Type the entries out again exactly as they read, but leave every picture behind.

Information below:

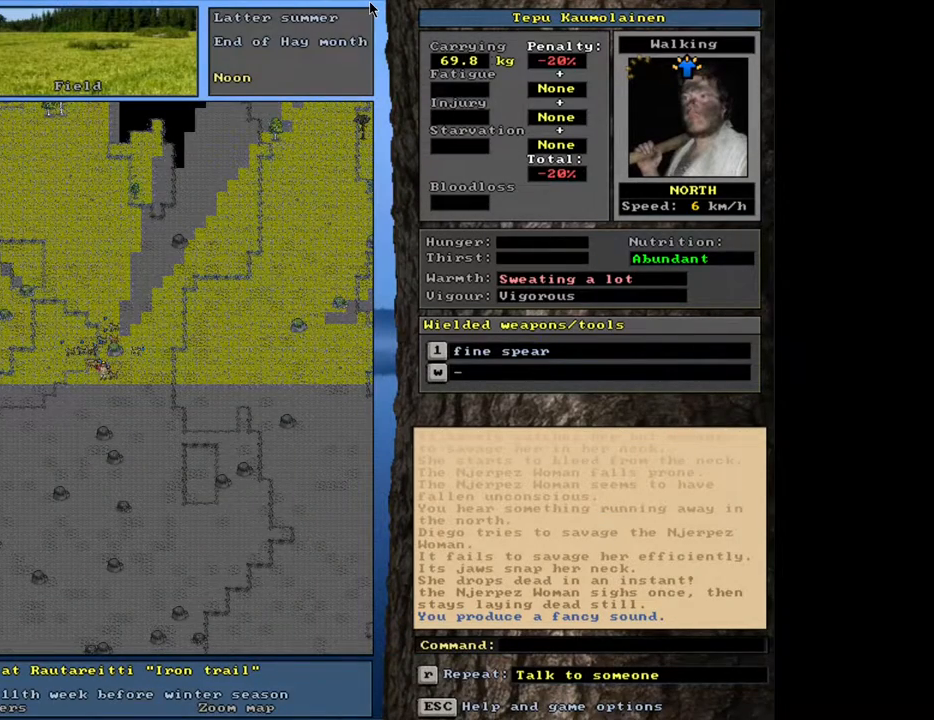
{"keys": ["ctrl_l"], "mouse": [], "events": [[367, "num2", "down"], [500, "num2", "up"]]}
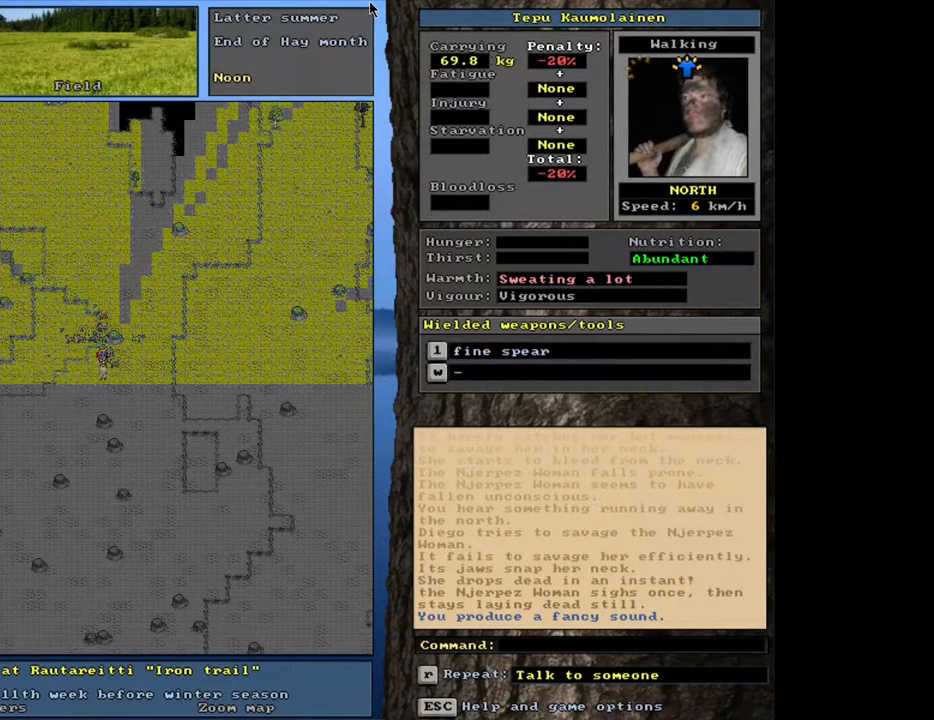
{"keys": ["ctrl_l"], "mouse": [], "events": [[300, "num2", "down"], [433, "num2", "up"]]}
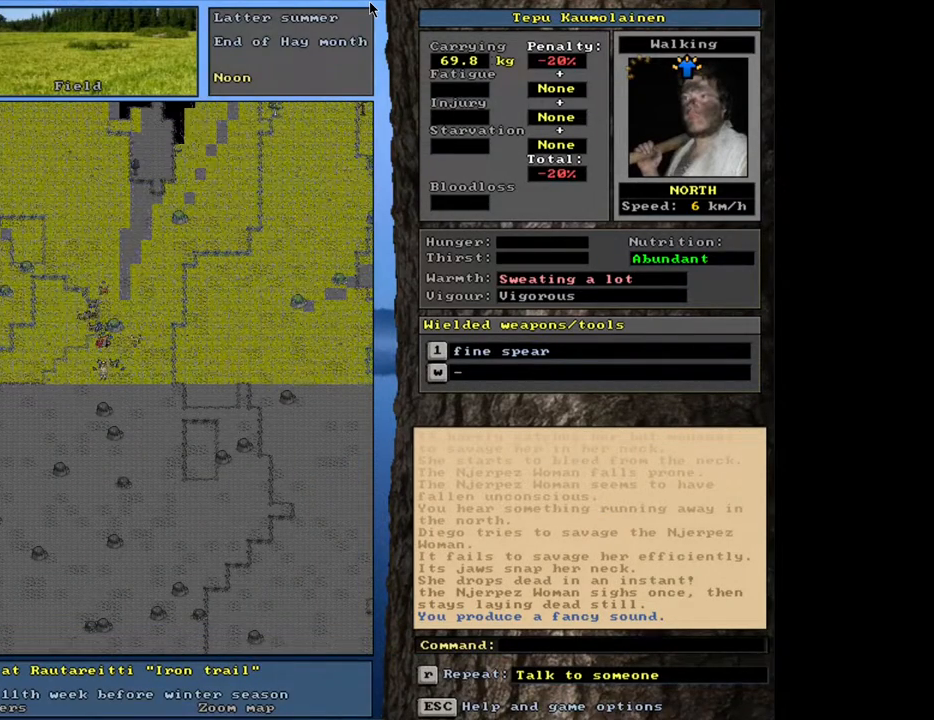
{"keys": ["ctrl_l"], "mouse": [], "events": []}
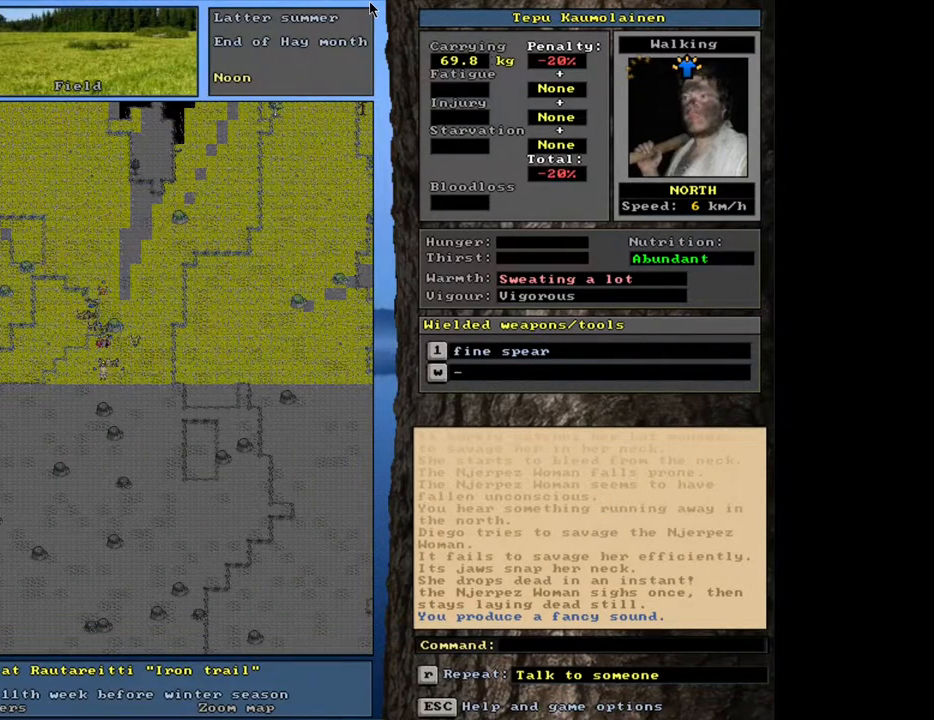
{"keys": [], "mouse": [], "events": [[317, "ctrl_l", "up"]]}
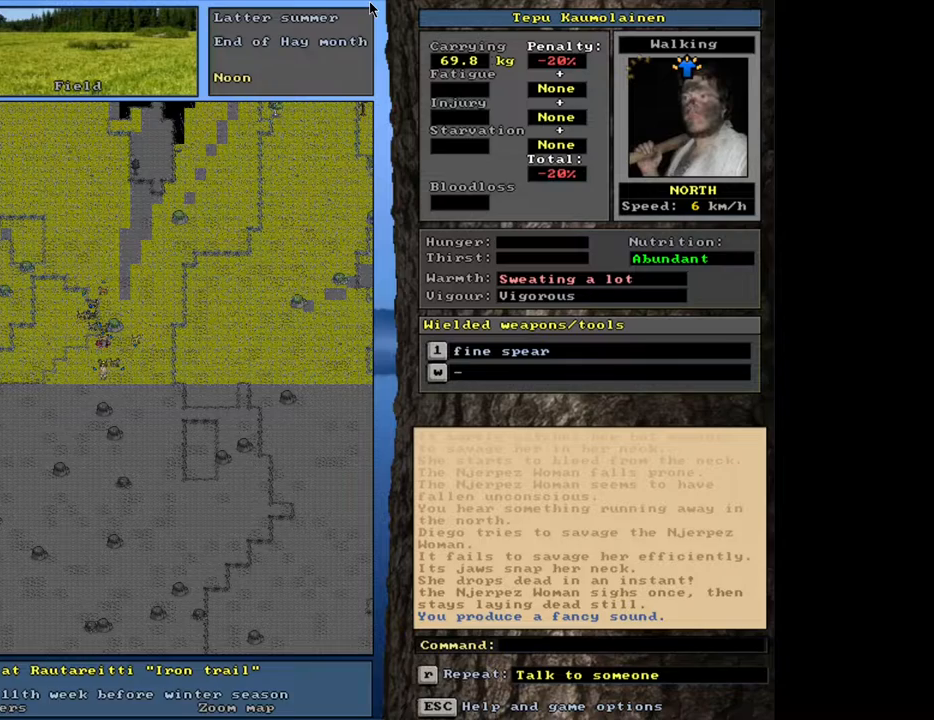
{"keys": ["num2"], "mouse": [], "events": [[183, "a", "down"], [283, "a", "up"], [500, "num2", "down"]]}
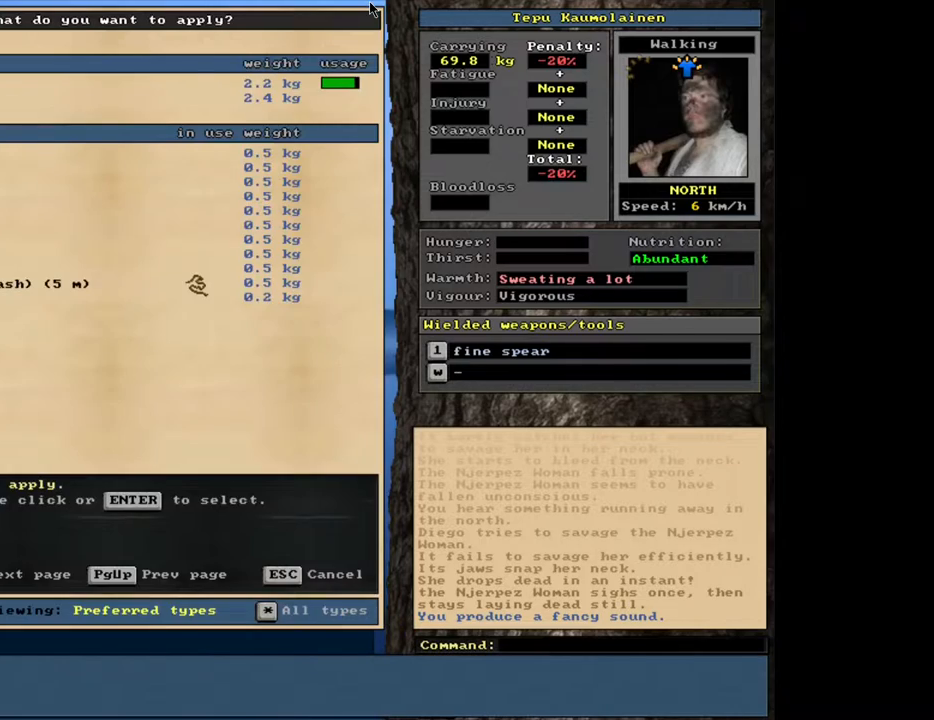
{"keys": [], "mouse": [], "events": [[67, "num2", "up"], [167, "num2", "down"], [233, "num2", "up"], [400, "num8", "down"], [483, "num8", "up"]]}
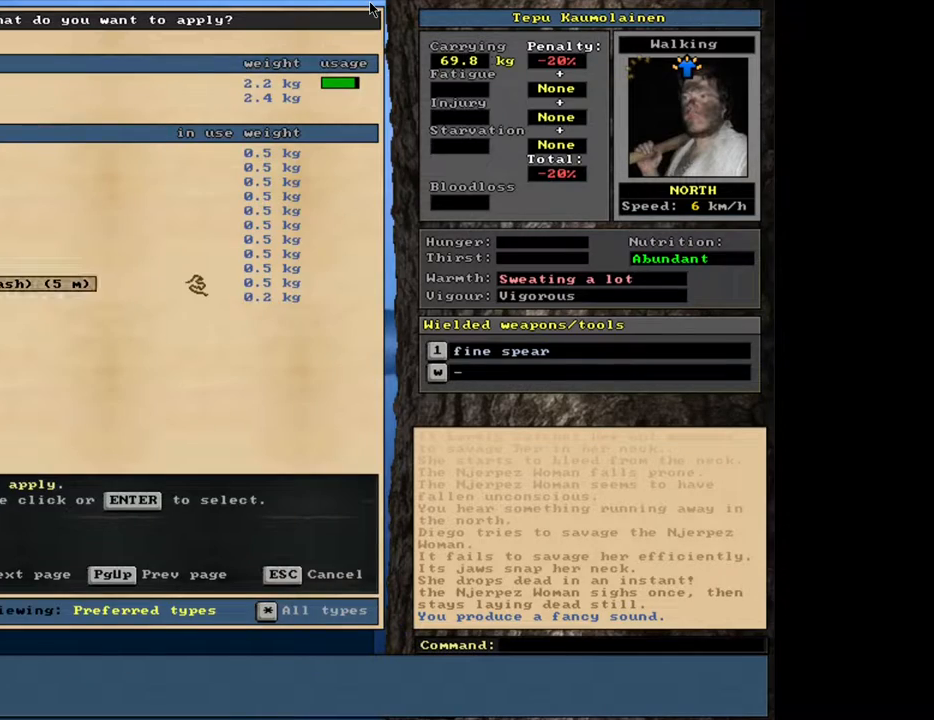
{"keys": [], "mouse": [], "events": [[133, "num8", "down"], [200, "num8", "up"]]}
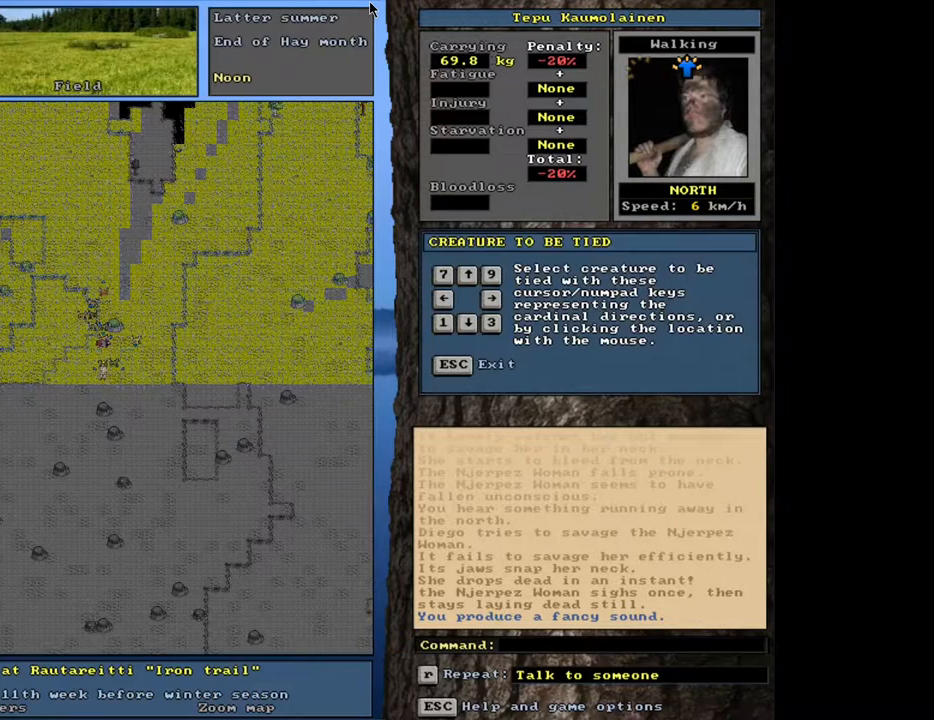
{"keys": [], "mouse": [], "events": [[250, "num9", "down"], [367, "num9", "up"]]}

End of Information.

[Completed task]
{"keys": ["ctrl_l"], "mouse": [], "events": [[367, "num2", "down"], [500, "num2", "up"]]}
{"keys": ["ctrl_l"], "mouse": [], "events": [[300, "num2", "down"], [433, "num2", "up"]]}
{"keys": ["ctrl_l"], "mouse": [], "events": []}
{"keys": [], "mouse": [], "events": [[317, "ctrl_l", "up"]]}
{"keys": ["num2"], "mouse": [], "events": [[183, "a", "down"], [283, "a", "up"], [500, "num2", "down"]]}
{"keys": [], "mouse": [], "events": [[67, "num2", "up"], [167, "num2", "down"], [233, "num2", "up"], [400, "num8", "down"], [483, "num8", "up"]]}
{"keys": [], "mouse": [], "events": [[133, "num8", "down"], [200, "num8", "up"]]}
{"keys": [], "mouse": [], "events": [[250, "num9", "down"], [367, "num9", "up"]]}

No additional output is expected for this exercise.